Stated exercise.
Print the lines of the listing starting at the line that contains "text Feudalism –" and ending at the line that contains "text (government owns", both included, without any changes.

Items from a data source.
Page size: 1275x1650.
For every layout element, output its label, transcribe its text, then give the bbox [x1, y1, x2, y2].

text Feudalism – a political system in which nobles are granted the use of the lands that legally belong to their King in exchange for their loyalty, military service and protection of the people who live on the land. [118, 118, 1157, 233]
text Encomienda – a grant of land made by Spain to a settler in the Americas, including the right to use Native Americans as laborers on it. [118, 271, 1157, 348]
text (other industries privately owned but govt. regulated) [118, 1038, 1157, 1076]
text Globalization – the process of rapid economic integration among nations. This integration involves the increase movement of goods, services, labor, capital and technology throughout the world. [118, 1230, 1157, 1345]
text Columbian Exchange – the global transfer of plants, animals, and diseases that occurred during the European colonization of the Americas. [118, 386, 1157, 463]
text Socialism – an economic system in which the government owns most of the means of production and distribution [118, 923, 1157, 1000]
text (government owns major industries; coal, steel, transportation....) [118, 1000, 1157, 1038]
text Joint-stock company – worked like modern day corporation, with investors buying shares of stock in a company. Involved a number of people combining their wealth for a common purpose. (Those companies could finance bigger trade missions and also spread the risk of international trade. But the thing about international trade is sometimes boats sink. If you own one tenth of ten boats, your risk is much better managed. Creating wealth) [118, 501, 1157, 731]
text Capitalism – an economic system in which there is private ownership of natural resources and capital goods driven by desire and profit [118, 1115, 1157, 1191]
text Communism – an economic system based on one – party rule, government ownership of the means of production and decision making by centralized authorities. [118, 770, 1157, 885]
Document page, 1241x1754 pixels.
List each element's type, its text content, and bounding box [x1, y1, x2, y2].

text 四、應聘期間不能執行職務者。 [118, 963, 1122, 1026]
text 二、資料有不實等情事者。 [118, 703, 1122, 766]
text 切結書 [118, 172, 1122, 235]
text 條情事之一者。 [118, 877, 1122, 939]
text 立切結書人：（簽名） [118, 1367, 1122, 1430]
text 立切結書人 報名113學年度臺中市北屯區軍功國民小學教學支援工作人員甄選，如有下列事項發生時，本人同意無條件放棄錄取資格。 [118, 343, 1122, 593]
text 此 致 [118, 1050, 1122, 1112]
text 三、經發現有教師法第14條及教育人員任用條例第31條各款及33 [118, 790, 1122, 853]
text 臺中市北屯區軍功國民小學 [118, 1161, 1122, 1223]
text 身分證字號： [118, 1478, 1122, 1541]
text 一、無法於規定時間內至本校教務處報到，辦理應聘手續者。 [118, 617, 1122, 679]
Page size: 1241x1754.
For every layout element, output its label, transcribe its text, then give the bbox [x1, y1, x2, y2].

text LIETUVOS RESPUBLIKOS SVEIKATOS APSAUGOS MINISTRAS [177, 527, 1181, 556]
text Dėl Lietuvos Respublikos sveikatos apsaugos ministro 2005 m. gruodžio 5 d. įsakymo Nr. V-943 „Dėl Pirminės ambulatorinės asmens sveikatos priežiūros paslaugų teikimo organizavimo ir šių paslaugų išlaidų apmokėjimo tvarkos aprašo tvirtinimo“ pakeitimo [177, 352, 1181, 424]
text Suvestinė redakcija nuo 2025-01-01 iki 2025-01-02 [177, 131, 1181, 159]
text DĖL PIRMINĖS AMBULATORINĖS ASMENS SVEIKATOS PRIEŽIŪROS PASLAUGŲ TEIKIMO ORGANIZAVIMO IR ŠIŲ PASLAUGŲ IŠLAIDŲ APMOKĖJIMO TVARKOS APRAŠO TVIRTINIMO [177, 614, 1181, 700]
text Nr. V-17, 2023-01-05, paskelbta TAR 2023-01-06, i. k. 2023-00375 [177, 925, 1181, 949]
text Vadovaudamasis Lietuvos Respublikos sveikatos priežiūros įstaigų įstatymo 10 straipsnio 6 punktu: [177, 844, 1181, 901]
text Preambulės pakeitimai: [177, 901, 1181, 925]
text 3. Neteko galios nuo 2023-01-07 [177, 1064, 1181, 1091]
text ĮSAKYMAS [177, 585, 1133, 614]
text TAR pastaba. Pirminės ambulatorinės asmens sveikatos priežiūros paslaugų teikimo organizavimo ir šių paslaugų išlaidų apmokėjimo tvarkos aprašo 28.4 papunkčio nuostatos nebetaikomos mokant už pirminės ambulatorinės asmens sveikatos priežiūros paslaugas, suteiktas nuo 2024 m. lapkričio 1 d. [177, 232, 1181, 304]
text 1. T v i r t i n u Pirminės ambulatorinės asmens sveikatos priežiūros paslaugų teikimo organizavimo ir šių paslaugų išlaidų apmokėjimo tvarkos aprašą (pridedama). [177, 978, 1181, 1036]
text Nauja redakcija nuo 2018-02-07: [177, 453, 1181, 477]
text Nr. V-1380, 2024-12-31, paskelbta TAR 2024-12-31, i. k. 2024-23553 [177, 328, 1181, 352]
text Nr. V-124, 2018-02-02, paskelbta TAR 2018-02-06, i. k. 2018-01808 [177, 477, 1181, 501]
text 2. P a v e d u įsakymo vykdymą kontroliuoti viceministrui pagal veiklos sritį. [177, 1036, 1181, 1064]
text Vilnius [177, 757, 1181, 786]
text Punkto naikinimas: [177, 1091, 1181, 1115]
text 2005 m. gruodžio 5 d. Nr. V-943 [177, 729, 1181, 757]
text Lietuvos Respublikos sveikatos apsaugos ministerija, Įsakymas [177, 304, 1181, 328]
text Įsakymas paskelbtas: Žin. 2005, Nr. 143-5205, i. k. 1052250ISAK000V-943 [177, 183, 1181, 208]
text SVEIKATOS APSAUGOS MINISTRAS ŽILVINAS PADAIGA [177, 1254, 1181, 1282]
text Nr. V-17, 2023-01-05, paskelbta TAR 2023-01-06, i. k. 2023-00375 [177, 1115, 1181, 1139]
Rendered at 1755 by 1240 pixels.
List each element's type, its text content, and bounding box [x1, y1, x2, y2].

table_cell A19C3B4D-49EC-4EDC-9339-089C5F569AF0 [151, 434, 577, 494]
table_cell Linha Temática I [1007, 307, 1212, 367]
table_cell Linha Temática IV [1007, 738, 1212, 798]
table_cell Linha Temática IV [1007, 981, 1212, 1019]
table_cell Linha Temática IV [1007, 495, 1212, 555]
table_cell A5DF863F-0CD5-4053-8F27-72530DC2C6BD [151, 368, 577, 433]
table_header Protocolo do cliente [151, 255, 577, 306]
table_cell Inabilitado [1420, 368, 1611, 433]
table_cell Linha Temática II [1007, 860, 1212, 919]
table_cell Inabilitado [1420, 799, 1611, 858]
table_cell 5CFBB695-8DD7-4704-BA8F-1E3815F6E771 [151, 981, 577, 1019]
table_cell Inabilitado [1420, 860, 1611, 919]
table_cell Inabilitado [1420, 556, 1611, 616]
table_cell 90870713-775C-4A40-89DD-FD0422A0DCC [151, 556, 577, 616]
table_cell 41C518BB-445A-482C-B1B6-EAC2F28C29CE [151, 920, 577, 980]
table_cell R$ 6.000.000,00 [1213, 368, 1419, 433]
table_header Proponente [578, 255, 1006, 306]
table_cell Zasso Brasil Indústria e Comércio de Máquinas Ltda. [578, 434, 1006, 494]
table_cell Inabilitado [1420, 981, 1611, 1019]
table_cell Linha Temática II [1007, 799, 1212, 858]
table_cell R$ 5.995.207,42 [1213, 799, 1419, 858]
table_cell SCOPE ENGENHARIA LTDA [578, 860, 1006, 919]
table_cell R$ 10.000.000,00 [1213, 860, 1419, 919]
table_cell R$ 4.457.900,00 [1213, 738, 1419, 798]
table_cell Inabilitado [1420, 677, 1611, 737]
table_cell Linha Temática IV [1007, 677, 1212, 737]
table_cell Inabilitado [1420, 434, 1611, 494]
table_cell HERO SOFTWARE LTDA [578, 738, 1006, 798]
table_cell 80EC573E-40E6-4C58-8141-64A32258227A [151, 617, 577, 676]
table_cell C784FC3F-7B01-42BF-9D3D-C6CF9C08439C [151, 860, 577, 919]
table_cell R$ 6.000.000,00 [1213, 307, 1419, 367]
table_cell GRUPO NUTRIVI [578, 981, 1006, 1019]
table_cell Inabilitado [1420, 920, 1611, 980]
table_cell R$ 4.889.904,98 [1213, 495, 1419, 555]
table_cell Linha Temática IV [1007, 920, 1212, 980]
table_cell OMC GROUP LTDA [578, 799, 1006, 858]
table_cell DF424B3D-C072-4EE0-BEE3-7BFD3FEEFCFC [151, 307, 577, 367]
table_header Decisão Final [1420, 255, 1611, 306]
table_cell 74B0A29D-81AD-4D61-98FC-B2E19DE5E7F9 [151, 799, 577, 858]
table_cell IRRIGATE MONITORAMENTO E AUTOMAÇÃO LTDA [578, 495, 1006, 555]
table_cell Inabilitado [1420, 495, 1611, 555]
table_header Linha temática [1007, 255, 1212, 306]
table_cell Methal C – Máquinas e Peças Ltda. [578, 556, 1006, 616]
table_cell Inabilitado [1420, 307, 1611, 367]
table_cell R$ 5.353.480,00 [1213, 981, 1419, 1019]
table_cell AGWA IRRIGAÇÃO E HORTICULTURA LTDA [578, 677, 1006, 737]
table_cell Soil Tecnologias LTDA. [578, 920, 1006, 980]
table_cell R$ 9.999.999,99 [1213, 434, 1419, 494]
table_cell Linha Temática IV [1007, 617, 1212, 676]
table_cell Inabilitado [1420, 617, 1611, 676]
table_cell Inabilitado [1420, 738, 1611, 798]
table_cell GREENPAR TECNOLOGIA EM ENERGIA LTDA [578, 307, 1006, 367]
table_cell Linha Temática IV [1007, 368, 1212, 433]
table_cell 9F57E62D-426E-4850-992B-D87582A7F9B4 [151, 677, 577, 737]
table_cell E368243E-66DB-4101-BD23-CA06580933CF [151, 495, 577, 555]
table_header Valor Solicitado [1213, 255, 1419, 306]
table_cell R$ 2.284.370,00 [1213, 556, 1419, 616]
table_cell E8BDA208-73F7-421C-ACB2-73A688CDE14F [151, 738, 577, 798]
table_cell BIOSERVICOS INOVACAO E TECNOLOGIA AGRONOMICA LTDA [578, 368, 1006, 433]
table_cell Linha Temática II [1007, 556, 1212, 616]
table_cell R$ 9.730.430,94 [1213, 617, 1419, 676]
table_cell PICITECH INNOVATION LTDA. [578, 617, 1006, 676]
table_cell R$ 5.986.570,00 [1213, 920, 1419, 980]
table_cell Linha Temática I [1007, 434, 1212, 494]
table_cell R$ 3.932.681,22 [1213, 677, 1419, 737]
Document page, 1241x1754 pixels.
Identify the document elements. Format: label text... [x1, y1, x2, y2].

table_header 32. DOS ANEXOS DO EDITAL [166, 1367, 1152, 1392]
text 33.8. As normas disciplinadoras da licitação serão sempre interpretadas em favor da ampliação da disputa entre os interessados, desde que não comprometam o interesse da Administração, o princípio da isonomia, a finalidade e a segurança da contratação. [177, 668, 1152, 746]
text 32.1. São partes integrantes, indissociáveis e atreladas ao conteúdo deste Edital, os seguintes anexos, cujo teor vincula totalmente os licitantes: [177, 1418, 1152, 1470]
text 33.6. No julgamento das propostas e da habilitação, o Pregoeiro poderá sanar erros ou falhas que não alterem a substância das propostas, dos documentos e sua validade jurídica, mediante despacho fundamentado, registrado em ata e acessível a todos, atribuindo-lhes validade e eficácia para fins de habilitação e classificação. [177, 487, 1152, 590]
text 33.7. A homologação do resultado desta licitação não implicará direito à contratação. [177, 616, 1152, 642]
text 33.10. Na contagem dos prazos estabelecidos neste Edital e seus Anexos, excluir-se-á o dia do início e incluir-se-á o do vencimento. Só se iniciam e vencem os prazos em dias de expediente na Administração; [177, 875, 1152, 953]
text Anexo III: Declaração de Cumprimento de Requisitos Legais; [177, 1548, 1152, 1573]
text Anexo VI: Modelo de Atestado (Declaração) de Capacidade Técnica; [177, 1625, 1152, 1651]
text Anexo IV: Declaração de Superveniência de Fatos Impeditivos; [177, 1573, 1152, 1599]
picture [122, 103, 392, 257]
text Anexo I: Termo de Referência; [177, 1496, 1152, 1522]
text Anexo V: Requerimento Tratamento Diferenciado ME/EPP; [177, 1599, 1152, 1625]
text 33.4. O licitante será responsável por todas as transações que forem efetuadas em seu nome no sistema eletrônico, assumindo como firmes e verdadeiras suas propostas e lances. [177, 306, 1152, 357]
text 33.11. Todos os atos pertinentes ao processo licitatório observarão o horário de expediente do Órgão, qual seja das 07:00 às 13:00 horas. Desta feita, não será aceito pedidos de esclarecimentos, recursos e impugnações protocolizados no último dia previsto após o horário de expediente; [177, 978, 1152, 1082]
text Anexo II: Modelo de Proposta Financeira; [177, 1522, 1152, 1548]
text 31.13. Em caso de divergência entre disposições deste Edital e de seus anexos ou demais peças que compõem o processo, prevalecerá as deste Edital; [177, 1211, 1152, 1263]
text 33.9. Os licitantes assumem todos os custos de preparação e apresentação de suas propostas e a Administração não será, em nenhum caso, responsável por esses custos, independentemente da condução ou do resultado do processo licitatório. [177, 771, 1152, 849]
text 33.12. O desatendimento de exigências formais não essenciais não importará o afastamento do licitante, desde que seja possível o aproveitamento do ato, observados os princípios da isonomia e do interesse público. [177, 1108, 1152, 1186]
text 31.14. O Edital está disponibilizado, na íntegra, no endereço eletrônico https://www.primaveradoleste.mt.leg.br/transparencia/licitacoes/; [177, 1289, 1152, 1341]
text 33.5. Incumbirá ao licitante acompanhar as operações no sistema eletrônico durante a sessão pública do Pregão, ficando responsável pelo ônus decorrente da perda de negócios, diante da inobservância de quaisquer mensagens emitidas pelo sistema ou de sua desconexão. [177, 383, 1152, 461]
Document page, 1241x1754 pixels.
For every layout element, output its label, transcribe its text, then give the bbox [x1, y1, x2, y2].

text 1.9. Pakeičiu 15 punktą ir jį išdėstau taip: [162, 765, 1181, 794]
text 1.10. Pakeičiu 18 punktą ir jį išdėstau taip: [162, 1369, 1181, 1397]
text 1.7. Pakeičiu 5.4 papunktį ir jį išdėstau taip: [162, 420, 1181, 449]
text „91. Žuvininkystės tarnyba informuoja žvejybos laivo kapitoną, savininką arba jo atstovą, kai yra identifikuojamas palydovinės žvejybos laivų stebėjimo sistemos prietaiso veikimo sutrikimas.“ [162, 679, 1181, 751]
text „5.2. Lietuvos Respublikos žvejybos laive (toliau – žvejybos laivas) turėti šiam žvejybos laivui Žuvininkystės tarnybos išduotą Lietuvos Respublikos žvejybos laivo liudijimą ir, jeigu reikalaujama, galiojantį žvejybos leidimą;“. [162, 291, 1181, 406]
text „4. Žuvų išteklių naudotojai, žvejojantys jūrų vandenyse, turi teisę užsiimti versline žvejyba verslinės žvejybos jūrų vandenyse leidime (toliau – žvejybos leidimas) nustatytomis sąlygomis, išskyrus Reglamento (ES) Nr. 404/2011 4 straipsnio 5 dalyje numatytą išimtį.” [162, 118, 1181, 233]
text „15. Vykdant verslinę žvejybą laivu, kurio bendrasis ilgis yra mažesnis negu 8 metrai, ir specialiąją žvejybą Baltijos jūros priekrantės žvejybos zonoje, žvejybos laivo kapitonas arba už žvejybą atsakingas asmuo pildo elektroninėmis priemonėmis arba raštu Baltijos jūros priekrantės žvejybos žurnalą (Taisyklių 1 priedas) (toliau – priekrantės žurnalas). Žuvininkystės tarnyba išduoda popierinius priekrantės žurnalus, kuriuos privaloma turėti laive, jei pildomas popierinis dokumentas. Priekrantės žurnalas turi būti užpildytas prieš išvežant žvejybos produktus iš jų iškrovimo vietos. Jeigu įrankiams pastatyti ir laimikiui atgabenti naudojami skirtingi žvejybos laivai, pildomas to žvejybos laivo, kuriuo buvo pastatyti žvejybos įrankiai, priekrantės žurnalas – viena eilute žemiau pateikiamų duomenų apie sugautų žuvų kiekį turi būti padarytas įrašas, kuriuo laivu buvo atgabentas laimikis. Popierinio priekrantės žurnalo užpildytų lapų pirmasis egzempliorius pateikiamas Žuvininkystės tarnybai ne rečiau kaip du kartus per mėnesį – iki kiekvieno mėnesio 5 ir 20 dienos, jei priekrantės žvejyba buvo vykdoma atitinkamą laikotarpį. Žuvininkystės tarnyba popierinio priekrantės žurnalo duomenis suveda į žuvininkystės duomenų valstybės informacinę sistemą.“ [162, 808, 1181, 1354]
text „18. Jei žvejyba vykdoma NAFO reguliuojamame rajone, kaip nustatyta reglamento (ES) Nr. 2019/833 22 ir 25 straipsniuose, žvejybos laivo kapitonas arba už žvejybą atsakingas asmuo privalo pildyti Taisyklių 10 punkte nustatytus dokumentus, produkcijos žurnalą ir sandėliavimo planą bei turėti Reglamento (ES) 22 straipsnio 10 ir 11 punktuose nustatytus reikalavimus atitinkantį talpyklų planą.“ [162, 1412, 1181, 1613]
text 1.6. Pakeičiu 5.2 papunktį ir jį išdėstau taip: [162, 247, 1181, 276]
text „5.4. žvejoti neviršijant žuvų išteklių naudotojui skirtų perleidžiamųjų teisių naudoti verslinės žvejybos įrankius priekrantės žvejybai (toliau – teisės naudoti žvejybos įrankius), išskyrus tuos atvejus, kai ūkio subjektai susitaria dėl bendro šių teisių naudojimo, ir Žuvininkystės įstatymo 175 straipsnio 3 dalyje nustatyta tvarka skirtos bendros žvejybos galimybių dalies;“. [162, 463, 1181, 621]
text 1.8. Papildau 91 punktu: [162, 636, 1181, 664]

Response.
text Feudalism – a political system in which nobles are granted the use of the lands that legally belong to their King in exchange for their loyalty, military service and protection of the people who live on the land. [118, 118, 1157, 233]
text Encomienda – a grant of land made by Spain to a settler in the Americas, including the right to use Native Americans as laborers on it. [118, 271, 1157, 348]
text (other industries privately owned but govt. regulated) [118, 1038, 1157, 1076]
text Globalization – the process of rapid economic integration among nations. This integration involves the increase movement of goods, services, labor, capital and technology throughout the world. [118, 1230, 1157, 1345]
text Columbian Exchange – the global transfer of plants, animals, and diseases that occurred during the European colonization of the Americas. [118, 386, 1157, 463]
text Socialism – an economic system in which the government owns most of the means of production and distribution [118, 923, 1157, 1000]
text (government owns major industries; coal, steel, transportation....) [118, 1000, 1157, 1038]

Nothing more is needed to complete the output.